Pokémon is one of those franchises that seems to have been around for as long as I have been a gamer. I can still remember the first time I played Pokémon Blue on my Game Boy. Fast forward several years and I find I am reliving that same excitement again with Pokémon X. Sadly, where the game invokes fond memories of years past, the strategy guide sparks emotions of irritation.
As I have not played a game in this series in something ridiculous like ten years, I spent a bit of time with the beginning of the guide. Here the basics of the various capture balls, training, new touchscreen controls, and battle systems are covered. There is quite a bit of info here that helped ease me back into this fantastic world.
Once I was comfortable that I had a grasp of the complexities that this game contains, it was off to embark on the main story and this is where the guide excels. Those who are looking for an optimal route to becoming a Pokémon Master will find a generous amount of maps thanks to the dust jacket, two-page spread in the beginning of the book, and a pull out map. This does make navigation fairly painless and gave me no excuse as to not know where I was going next.
I found the various routes and cities detailed enough to tackle with a bit of planning. The different Trainer Battles were certainly easier as their Pokémon were clearly on display so I knew what to expect before deciding to take on a fight. It almost felt like cheating as I was able to plan, and level a specific party composition to conquer the more difficult duels.
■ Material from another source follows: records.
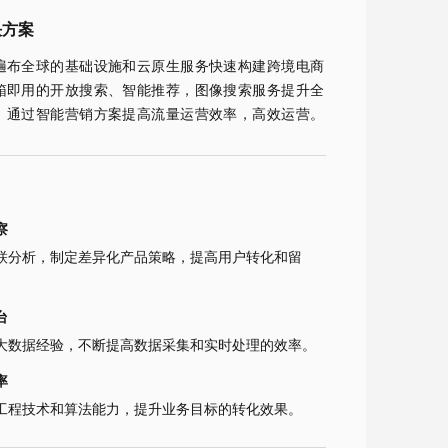
决方案
遍布全球的基础设施和云原生服务快速构建跨境电商
箱即用的开放搜索、智能推荐，图像搜索服务提升全
。通过智能营销方案提高流量运营效率，高效运营。
察
联分析，制定差异化产品策略，提高用户转化和留
台
大数据经验，不断提高数据采集和实时处理的效率。
率
工程技术和算法能力，提升业务目标的转化效果。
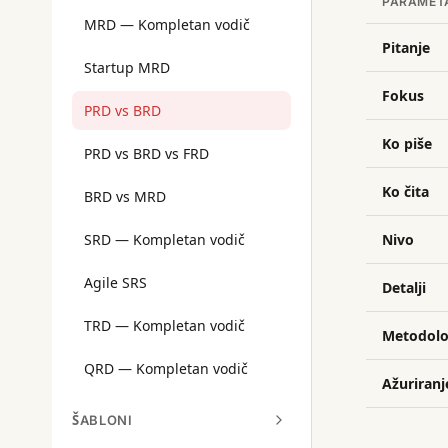
PARAMET
MRD — Kompletan vodič
Pitanje
Startup MRD
Fokus
PRD vs BRD
Ko piše
PRD vs BRD vs FRD
Ko čita
BRD vs MRD
SRD — Kompletan vodič
Nivo
Agile SRS
Detalji
TRD — Kompletan vodič
Metodolo
QRD — Kompletan vodič
Ažuriranj
ŠABLONI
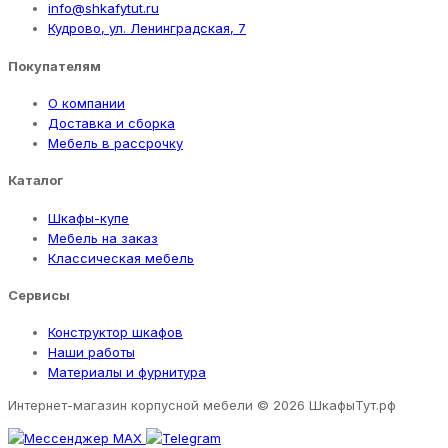
info@shkafytut.ru
Кудрово, ул. Ленинградская, 7
Покупателям
О компании
Доставка и сборка
Мебель в рассрочку
Каталог
Шкафы-купе
Мебель на заказ
Классическая мебель
Сервисы
Конструктор шкафов
Наши работы
Материалы и фурнитура
Интернет-магазин корпусной мебели
© 2026 ШкафыТут.рф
The road to masterhood fills the bulk of this guide with the last few pages going to things such as super training, photo points, restaurants, and berry farming. These give players some good info for when they need a break and want to tackle a few of the other aspects of the game.
Now to touch on the things that really drag this guide down, such as a complete lack of post-game content. Those who realize there is more to this game than just becoming the supreme master will need to turn to other sources for things like collecting unique Pokémon, special unlocks, or mystical places to explore. As these tend to make up a fair amount of time, their lack from this guide is fairly disappointing.
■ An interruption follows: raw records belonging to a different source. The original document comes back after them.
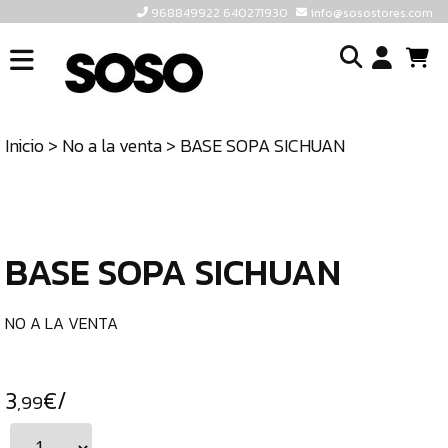
968849922 640271930
info@sosostores.com
INICIO
I
SOSOSTORES
Inicio
>
No a la venta
> BASE SOPA SICHUAN
TIENDA
o
CONTACTO
cr
un
ULTIMAS
cu
UNIDADES
BASE SOPA SICHUAN
968849922
640271930
NO A LA VENTA
INFO@SOSOSTORES.COM
3
€/
,99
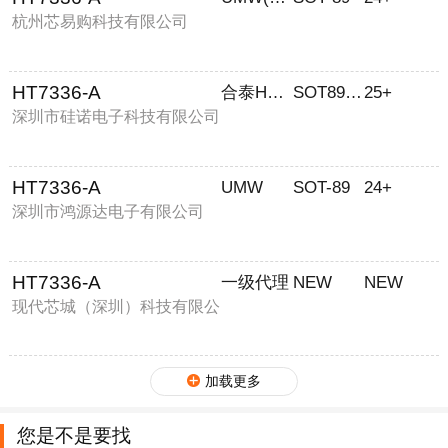
杭州芯易购科技有限公司
HT7336-A
合泰HOLTEK
SOT89 TO92
25+
深圳市硅诺电子科技有限公司
HT7336-A
UMW
SOT-89
24+
深圳市鸿源达电子有限公司
HT7336-A
一级代理
NEW
NEW
现代芯城（深圳）科技有限公
司
加载更多
您是不是要找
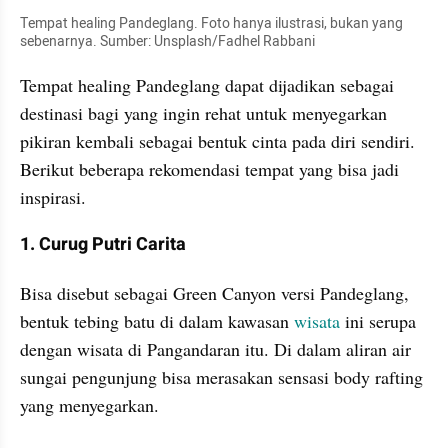
Tempat healing Pandeglang. Foto hanya ilustrasi, bukan yang 
sebenarnya. Sumber: Unsplash/Fadhel Rabbani
Tempat healing Pandeglang dapat dijadikan sebagai 
destinasi bagi yang ingin rehat untuk menyegarkan 
pikiran kembali sebagai bentuk cinta pada diri sendiri. 
Berikut beberapa rekomendasi tempat yang bisa jadi 
inspirasi.
1. Curug Putri Carita
Bisa disebut sebagai Green Canyon versi Pandeglang, 
bentuk tebing batu di dalam kawasan 
wisata
 ini serupa 
dengan wisata di Pangandaran itu. Di dalam aliran air 
sungai pengunjung bisa merasakan sensasi body rafting 
yang menyegarkan.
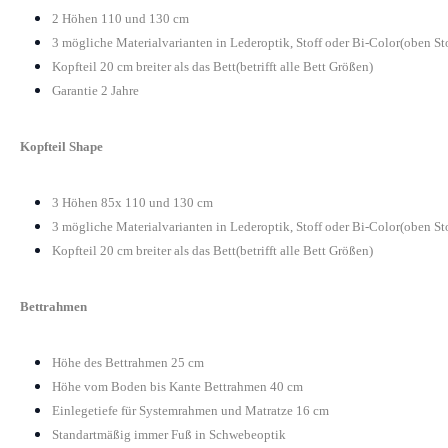
2 Höhen 110 und 130 cm
3 mögliche Materialvarianten in Lederoptik, Stoff oder Bi-Color(oben St
Kopfteil 20 cm breiter als das Bett(betrifft alle Bett Größen)
Garantie 2 Jahre
Kopfteil Shape
3 Höhen 85x 110 und 130 cm
3 mögliche Materialvarianten in Lederoptik, Stoff oder Bi-Color(oben St
Kopfteil 20 cm breiter als das Bett(betrifft alle Bett Größen)
Bettrahmen
Höhe des Bettrahmen 25 cm
Höhe vom Boden bis Kante Bettrahmen 40 cm
Einlegetiefe für Systemrahmen und Matratze 16 cm
Standartmäßig immer Fuß in Schwebeoptik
One of the hardest bits to swallow is the complete lack of a Pokédex. Players wanting that info, along with the missing post game substance mentioned above, need to acquire a different guide. While I can appreciate these guides being under $20 USD/guide, that equates to having to lug around two books while traveling, navigating two books while playing, and twice the inconvenience. To me, this is just unacceptable when you realize that prior Pokémon guides included this information. This is further compounded by the lack of information on legendary or special Pokémon or any real meat to Mega Evolutions. As these all play a role in even just the basic experience of the game, this lack of content is hard to swallow.
Finally, a minor nitpick is that this is a smaller form factor guide. While I appreciate this as it packs into bags a lot easier, it also means the book does not lay flat while I was using it. This made for some awkward yoga positions while playing and trying to use the guide. When you’re playing in four to six hour stretches, this becomes a major drag.
This guide is great for the main story walkthrough and getting old players, like myself, caught up and primed for hundreds of hours of gameplay. However, this book is only half completed and needs a secondary purchase to be truly useful, and is thus receiving a rating to reflect this blatant money grab. Maybe we will see a better, more comprehensive, guide come out down the road, but as of right now, skip this and use Dr. Google to get ya through this complex game.